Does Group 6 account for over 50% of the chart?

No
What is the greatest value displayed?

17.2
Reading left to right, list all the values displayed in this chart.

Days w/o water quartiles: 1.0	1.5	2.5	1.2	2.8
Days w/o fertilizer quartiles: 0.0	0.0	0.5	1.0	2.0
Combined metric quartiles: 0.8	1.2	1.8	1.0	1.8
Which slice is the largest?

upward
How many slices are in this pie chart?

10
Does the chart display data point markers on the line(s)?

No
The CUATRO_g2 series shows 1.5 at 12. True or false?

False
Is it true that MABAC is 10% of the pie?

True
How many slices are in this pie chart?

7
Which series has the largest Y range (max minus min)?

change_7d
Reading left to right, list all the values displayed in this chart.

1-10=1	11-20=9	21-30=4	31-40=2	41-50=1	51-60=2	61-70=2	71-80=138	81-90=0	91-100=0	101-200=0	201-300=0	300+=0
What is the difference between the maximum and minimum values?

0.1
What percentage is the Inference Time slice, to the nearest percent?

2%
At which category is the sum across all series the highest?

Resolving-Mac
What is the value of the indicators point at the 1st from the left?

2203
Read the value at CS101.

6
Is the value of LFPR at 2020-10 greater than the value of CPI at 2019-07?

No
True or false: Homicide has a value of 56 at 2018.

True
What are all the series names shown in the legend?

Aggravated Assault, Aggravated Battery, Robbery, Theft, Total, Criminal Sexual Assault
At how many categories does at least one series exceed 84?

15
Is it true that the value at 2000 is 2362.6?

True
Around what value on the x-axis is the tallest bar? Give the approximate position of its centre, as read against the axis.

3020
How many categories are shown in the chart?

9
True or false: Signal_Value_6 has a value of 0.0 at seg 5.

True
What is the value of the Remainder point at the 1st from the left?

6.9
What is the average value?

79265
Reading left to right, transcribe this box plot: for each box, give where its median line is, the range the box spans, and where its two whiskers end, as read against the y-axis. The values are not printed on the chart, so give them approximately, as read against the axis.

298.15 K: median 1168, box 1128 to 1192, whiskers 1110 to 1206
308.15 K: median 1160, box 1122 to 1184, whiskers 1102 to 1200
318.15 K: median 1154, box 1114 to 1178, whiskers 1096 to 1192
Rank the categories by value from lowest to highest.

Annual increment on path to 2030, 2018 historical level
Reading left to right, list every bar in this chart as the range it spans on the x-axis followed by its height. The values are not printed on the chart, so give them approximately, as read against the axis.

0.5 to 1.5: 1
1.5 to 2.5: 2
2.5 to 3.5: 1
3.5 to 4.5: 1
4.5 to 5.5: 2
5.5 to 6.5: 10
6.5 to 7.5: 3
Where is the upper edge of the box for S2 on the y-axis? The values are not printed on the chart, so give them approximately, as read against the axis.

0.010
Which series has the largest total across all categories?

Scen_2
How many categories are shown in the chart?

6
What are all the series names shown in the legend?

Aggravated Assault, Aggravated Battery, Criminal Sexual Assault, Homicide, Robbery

____

Copy every line of the records above word for word, in the same order.

Does Group 6 account for over 50% of the chart?

No
What is the greatest value displayed?

17.2
Reading left to right, list all the values displayed in this chart.

Days w/o water quartiles: 1.0	1.5	2.5	1.2	2.8
Days w/o fertilizer quartiles: 0.0	0.0	0.5	1.0	2.0
Combined metric quartiles: 0.8	1.2	1.8	1.0	1.8
Which slice is the largest?

upward
How many slices are in this pie chart?

10
Does the chart display data point markers on the line(s)?

No
The CUATRO_g2 series shows 1.5 at 12. True or false?

False
Is it true that MABAC is 10% of the pie?

True
How many slices are in this pie chart?

7
Which series has the largest Y range (max minus min)?

change_7d
Reading left to right, list all the values displayed in this chart.

1-10=1	11-20=9	21-30=4	31-40=2	41-50=1	51-60=2	61-70=2	71-80=138	81-90=0	91-100=0	101-200=0	201-300=0	300+=0
What is the difference between the maximum and minimum values?

0.1
What percentage is the Inference Time slice, to the nearest percent?

2%
At which category is the sum across all series the highest?

Resolving-Mac
What is the value of the indicators point at the 1st from the left?

2203
Read the value at CS101.

6
Is the value of LFPR at 2020-10 greater than the value of CPI at 2019-07?

No
True or false: Homicide has a value of 56 at 2018.

True
What are all the series names shown in the legend?

Aggravated Assault, Aggravated Battery, Robbery, Theft, Total, Criminal Sexual Assault
At how many categories does at least one series exceed 84?

15
Is it true that the value at 2000 is 2362.6?

True
Around what value on the x-axis is the tallest bar? Give the approximate position of its centre, as read against the axis.

3020
How many categories are shown in the chart?

9
True or false: Signal_Value_6 has a value of 0.0 at seg 5.

True
What is the value of the Remainder point at the 1st from the left?

6.9
What is the average value?

79265
Reading left to right, transcribe this box plot: for each box, give where its median line is, the range the box spans, and where its two whiskers end, as read against the y-axis. The values are not printed on the chart, so give them approximately, as read against the axis.

298.15 K: median 1168, box 1128 to 1192, whiskers 1110 to 1206
308.15 K: median 1160, box 1122 to 1184, whiskers 1102 to 1200
318.15 K: median 1154, box 1114 to 1178, whiskers 1096 to 1192
Rank the categories by value from lowest to highest.

Annual increment on path to 2030, 2018 historical level
Reading left to right, list every bar in this chart as the range it spans on the x-axis followed by its height. The values are not printed on the chart, so give them approximately, as read against the axis.

0.5 to 1.5: 1
1.5 to 2.5: 2
2.5 to 3.5: 1
3.5 to 4.5: 1
4.5 to 5.5: 2
5.5 to 6.5: 10
6.5 to 7.5: 3
Where is the upper edge of the box for S2 on the y-axis? The values are not printed on the chart, so give them approximately, as read against the axis.

0.010
Which series has the largest total across all categories?

Scen_2
How many categories are shown in the chart?

6
What are all the series names shown in the legend?

Aggravated Assault, Aggravated Battery, Criminal Sexual Assault, Homicide, Robbery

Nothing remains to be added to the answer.